(DATA SHOWN Opens)

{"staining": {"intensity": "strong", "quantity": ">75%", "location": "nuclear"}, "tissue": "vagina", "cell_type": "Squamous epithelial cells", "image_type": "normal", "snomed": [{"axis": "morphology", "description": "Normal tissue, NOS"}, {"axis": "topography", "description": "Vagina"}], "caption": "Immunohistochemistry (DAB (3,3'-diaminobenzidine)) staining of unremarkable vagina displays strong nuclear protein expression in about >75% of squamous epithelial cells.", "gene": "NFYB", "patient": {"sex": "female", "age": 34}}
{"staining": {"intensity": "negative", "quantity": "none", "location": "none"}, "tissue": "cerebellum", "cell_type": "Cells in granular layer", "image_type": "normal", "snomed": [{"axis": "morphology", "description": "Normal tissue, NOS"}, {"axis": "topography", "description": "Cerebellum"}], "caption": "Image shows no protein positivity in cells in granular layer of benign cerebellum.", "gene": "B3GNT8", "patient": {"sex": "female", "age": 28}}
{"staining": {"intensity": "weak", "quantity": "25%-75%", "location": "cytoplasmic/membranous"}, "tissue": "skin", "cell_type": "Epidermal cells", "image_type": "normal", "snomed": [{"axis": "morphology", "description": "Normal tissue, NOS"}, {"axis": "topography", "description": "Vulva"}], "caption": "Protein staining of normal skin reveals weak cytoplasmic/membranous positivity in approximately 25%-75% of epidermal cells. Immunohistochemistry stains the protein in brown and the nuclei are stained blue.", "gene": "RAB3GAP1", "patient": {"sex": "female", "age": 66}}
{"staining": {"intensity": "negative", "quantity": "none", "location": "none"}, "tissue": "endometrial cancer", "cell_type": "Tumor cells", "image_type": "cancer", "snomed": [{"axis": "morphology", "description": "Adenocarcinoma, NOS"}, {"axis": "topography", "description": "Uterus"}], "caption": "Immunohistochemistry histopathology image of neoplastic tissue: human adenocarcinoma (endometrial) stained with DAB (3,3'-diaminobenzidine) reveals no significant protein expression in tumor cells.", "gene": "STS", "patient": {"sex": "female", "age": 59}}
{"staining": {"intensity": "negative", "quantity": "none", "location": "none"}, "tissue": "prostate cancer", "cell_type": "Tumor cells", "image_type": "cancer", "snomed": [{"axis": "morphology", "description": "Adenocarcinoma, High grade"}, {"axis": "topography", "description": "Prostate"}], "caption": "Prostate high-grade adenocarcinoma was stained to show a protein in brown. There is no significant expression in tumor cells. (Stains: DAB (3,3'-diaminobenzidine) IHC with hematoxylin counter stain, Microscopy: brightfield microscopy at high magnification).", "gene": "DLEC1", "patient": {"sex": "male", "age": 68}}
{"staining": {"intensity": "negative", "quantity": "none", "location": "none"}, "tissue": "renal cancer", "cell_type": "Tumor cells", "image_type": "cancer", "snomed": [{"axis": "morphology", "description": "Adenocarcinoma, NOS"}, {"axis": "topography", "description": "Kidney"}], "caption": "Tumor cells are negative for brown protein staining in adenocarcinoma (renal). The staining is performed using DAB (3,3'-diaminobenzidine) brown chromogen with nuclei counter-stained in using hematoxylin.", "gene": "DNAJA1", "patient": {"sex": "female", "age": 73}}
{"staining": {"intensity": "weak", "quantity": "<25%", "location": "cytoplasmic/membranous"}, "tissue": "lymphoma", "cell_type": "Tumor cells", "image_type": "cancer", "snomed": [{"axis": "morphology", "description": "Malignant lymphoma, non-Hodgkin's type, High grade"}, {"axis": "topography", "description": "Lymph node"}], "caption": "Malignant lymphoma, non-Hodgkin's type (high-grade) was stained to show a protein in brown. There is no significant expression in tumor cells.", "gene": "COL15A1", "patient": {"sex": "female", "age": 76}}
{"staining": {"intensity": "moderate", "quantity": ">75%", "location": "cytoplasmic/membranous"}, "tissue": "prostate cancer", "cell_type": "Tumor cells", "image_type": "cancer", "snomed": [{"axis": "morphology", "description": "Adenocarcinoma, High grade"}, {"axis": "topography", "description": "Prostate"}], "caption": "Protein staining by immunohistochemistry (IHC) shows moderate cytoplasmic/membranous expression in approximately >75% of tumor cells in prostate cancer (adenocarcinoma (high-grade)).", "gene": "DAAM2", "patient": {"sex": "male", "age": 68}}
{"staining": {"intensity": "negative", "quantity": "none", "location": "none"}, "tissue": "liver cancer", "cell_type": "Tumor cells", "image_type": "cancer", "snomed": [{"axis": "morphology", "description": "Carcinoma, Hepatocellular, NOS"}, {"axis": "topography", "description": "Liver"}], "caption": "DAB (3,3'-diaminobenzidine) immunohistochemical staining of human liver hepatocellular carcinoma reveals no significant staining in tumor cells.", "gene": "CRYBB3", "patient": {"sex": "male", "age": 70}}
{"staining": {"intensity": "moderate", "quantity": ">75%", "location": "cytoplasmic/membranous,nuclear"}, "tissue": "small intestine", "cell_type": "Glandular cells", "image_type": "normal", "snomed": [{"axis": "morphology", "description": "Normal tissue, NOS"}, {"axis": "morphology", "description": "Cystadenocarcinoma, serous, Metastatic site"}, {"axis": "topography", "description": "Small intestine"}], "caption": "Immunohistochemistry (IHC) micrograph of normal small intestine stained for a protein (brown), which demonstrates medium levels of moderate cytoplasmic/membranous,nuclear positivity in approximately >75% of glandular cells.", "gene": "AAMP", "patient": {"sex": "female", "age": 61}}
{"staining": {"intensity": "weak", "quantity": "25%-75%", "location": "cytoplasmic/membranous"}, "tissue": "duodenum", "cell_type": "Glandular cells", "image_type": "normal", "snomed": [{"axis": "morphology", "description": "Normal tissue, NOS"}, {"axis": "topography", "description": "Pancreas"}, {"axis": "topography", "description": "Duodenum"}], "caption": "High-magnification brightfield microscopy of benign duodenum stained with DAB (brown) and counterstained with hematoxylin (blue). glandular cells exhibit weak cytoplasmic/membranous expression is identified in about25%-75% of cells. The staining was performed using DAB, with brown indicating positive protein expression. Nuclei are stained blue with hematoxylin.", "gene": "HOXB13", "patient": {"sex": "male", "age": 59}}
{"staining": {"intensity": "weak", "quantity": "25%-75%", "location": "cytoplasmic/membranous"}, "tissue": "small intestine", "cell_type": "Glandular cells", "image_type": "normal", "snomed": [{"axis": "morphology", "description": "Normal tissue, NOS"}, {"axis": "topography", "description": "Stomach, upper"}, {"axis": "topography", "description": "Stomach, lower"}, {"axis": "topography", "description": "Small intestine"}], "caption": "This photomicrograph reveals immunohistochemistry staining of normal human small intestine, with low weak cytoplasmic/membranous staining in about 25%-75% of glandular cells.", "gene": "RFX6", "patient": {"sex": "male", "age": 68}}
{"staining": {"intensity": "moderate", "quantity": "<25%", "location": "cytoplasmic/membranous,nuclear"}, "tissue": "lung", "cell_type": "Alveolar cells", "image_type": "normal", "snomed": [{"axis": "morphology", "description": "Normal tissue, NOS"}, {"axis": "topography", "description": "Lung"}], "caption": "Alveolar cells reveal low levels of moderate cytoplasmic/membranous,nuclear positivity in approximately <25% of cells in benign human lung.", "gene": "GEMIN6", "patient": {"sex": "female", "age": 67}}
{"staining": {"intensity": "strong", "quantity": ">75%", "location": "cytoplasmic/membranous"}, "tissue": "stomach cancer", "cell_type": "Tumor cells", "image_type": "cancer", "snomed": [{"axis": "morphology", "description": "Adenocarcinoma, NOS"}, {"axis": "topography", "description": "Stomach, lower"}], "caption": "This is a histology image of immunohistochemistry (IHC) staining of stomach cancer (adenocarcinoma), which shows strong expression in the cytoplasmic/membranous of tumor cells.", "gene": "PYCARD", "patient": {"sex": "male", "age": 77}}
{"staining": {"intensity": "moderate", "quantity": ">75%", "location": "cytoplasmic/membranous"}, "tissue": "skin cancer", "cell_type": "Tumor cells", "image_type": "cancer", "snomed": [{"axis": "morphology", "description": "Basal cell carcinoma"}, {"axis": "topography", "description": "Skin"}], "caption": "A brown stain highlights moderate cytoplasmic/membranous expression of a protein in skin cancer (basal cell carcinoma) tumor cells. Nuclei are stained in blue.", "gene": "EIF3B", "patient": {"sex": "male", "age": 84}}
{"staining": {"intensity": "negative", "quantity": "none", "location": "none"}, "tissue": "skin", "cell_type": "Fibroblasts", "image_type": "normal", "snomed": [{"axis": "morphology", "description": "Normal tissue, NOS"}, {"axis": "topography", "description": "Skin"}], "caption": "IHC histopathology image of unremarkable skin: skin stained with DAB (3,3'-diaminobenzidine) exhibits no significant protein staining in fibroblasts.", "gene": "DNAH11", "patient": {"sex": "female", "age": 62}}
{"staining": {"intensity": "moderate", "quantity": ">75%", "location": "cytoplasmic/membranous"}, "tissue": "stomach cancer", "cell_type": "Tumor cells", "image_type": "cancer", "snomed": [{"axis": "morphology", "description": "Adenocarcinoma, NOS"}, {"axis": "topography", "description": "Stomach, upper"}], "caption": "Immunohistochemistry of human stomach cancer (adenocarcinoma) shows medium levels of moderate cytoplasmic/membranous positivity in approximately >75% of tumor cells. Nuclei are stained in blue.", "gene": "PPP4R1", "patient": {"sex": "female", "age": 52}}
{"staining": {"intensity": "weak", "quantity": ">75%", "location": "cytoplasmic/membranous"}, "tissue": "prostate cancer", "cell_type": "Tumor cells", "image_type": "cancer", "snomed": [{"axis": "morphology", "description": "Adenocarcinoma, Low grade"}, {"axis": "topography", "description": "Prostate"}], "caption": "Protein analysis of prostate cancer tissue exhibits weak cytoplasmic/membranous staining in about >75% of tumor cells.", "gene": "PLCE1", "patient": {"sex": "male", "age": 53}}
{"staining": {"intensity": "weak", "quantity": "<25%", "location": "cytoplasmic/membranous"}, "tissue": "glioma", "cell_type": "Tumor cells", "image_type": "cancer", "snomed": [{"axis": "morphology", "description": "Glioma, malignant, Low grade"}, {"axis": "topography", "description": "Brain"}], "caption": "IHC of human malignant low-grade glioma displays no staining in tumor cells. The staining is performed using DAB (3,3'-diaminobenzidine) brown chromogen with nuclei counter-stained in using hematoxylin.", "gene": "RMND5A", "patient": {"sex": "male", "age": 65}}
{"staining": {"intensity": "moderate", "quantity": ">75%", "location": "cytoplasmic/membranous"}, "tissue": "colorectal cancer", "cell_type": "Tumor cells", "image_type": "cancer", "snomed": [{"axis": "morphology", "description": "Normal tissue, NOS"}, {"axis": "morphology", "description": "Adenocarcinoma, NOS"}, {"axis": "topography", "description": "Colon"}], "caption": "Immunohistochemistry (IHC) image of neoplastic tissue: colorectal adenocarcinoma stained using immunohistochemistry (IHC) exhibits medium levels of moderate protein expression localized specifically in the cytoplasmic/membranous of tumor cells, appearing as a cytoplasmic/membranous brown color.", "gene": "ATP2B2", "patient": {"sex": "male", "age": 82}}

(DATA SHOWN Closes)

* EXERCISE
Working from the records above, write out verbatim only the lines from the line containing "neoplastic tissue: human" through the line containing "cells are negative".

* RESPONSE
{"staining": {"intensity": "negative", "quantity": "none", "location": "none"}, "tissue": "endometrial cancer", "cell_type": "Tumor cells", "image_type": "cancer", "snomed": [{"axis": "morphology", "description": "Adenocarcinoma, NOS"}, {"axis": "topography", "description": "Uterus"}], "caption": "Immunohistochemistry histopathology image of neoplastic tissue: human adenocarcinoma (endometrial) stained with DAB (3,3'-diaminobenzidine) reveals no significant protein expression in tumor cells.", "gene": "STS", "patient": {"sex": "female", "age": 59}}
{"staining": {"intensity": "negative", "quantity": "none", "location": "none"}, "tissue": "prostate cancer", "cell_type": "Tumor cells", "image_type": "cancer", "snomed": [{"axis": "morphology", "description": "Adenocarcinoma, High grade"}, {"axis": "topography", "description": "Prostate"}], "caption": "Prostate high-grade adenocarcinoma was stained to show a protein in brown. There is no significant expression in tumor cells. (Stains: DAB (3,3'-diaminobenzidine) IHC with hematoxylin counter stain, Microscopy: brightfield microscopy at high magnification).", "gene": "DLEC1", "patient": {"sex": "male", "age": 68}}
{"staining": {"intensity": "negative", "quantity": "none", "location": "none"}, "tissue": "renal cancer", "cell_type": "Tumor cells", "image_type": "cancer", "snomed": [{"axis": "morphology", "description": "Adenocarcinoma, NOS"}, {"axis": "topography", "description": "Kidney"}], "caption": "Tumor cells are negative for brown protein staining in adenocarcinoma (renal). The staining is performed using DAB (3,3'-diaminobenzidine) brown chromogen with nuclei counter-stained in using hematoxylin.", "gene": "DNAJA1", "patient": {"sex": "female", "age": 73}}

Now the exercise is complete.